Drill (1 inch) | 1000 W |

Weed Eater | 500 W |

Hedge trimmer | 450 W |

## FAQs

### What is the Power Rating of a Motor?

The power rating for electrical equipment and devices specifies the required supplied voltage for their smooth operation. It also defines the maximum amount of current that can safely flow through the equipment or appliance. If the current drawn by the equipment exceeds its power rating, it could lead to a breakdown.

### Why is Power Rating Important?

The power rating indicates the maximum power input that can flow through a given piece of electrical equipment. Exceeding that capacity increases the chances that the machine or equipment will break down since it is not equipped to operate beyond the given parameters.

### What Does a Power Rating of 100W Mean?

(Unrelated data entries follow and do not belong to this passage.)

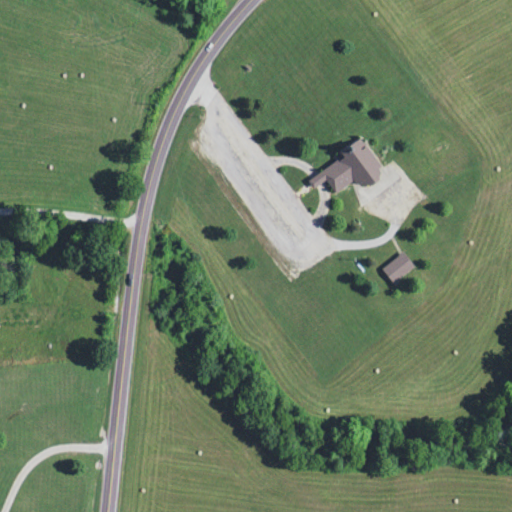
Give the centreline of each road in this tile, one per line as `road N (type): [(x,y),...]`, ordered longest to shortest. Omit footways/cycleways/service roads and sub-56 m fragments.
road 1 (secondary): [(256,0),(210,55),(165,140),(139,261),(112,511)]
road 2 (residential): [(0,214),(146,221)]
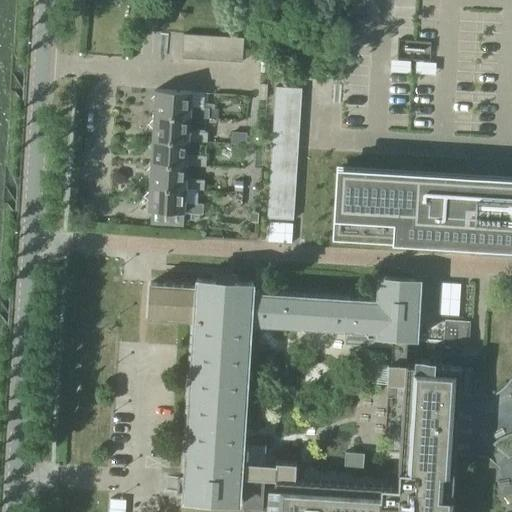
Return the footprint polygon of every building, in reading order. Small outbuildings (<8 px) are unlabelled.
[(183,34),(183,35),(182,58),(242,62),(243,38),(183,34)] [(431,42),(398,41),(397,59),(429,61),(431,42)] [(266,218),(293,220),(301,88),(275,86),(266,218)] [(154,105),(154,114),(189,117),(208,118),(208,108),(190,107),(191,92),(155,90),(155,95),(150,100),(154,105)] [(208,108),(208,118),(218,119),(218,109),(208,108)] [(153,129),(152,138),(188,141),(206,142),(207,132),(189,131),(189,117),(154,114),(153,119),(148,124),(153,129)] [(230,144),(245,145),(246,133),(231,132),(230,144)] [(151,153),(151,162),(186,165),(205,166),(205,156),(187,155),(188,141),(152,138),(152,143),(147,148),(151,153)] [(150,177),(149,186),(185,189),(203,190),(204,180),(186,179),(186,165),(151,162),(150,167),(145,172),(150,177)] [(348,167),(344,231),(407,235),(407,231),(425,232),(424,236),(511,241),(511,177),(428,172),(428,177),(411,175),(411,171),(348,167)] [(185,189),(149,186),(149,191),(143,196),(148,201),(147,211),(202,214),(202,204),(184,203),(185,189)] [(453,511),(453,510),(451,510),(452,507),(454,507),(454,502),(452,501),(457,426),(459,395),(511,398),(511,387),(459,384),(461,367),(434,365),(434,359),(414,358),(413,364),(405,363),(407,338),(417,339),(420,287),(413,279),(385,277),(377,285),(376,298),(253,291),(254,282),(237,281),(237,276),(213,274),(212,280),(195,279),(195,285),(149,282),(147,317),(193,320),(181,500),(239,503),(241,476),(249,477),(249,480),(243,480),(242,506),(262,507),(263,481),(257,481),(257,477),(273,478),(273,486),(267,486),(266,507),(272,507),(271,511),(453,511)] [(444,320),(443,345),(468,347),(469,322),(444,320)]
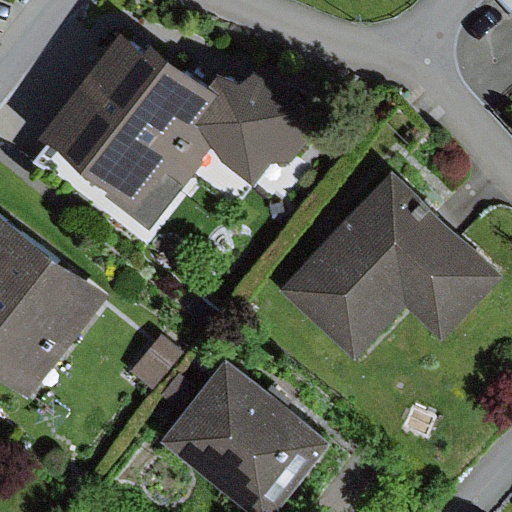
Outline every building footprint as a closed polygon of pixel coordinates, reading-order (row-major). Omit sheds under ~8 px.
[(125,22),(45,133),(142,204),(172,163),(189,176),(215,140),(227,161),(256,183),(274,160),(295,159),(320,129),(319,90),(259,66),(248,82),(223,64),(216,73),(159,31),(151,41),(125,22)] [(399,169),(286,284),(354,351),(407,296),(447,335),(508,274),(399,169)] [(0,366),(36,393),(113,289),(0,204),(0,366)] [(284,205),(270,205),(271,222),(285,221),(284,205)] [(202,296),(190,310),(206,323),(218,308),(202,296)] [(164,331),(132,369),(155,389),(187,351),(164,331)] [(232,354),(167,433),(263,511),(278,511),(337,440),(232,354)]
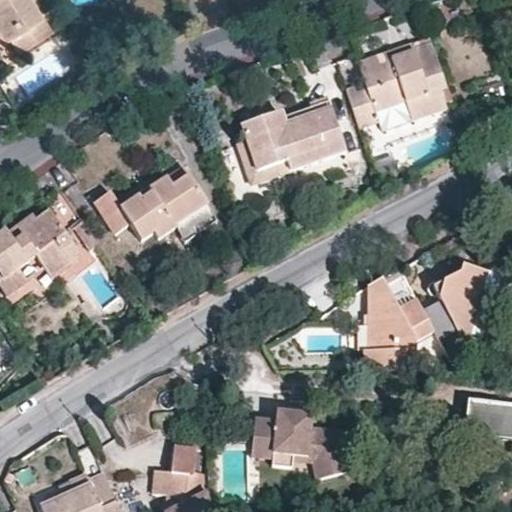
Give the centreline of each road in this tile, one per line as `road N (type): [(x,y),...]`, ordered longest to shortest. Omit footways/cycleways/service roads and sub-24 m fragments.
road 1 (residential): [(0,444),(133,361),(511,158)]
road 2 (residential): [(364,0),(119,92),(0,172)]
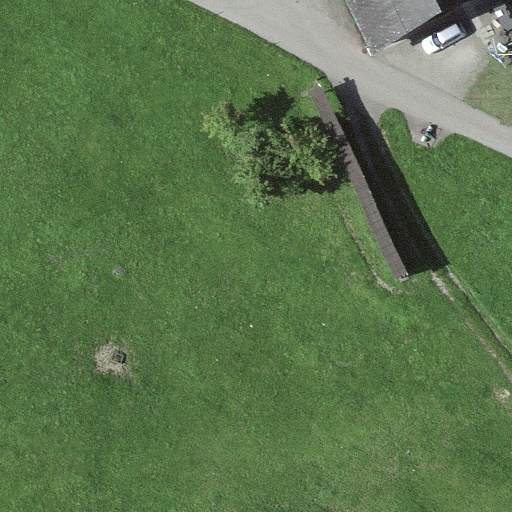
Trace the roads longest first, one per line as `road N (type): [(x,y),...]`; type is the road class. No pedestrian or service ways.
road 1 (track): [(345,69),(421,238),(511,360)]
road 2 (unclassified): [(511,147),(210,0)]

The power rating of 100 W means that the power consumed by an appliance or device is 100 joules per second (where 1 watt-hour equals 3600 joules). But if you’re computing your electricity usage, you’ll need to determine the equivalent of 100 watts in kilowatt-hour. A kilowatt-hour is 1000 watts used for an hour. For example, the power consumed by a 100-watt light bulb operating for ten hours is 1 kilowatt-hour.

### How is Motor Power Rating Determined?

You can determine the power rating of a motor by multiplying its voltage by the full load current. You’ll get a result in watts. Divide the watts by 1000 to get the motor’s power rating in kilowatts (because 1000 watts is equal to 1 kilowatt).

## Conclusion

The power rating of a machine, appliance, or device tells you several things. One is the maximum amount of power that can flow through it. It also lets you determine how much energy it consumes.

If you’re shopping for new appliances or devices, you can compare each one’s power rating. You can also look for their efficiency labels. These two pieces of information will help you choose the one that won’t significantly impact your energy bills.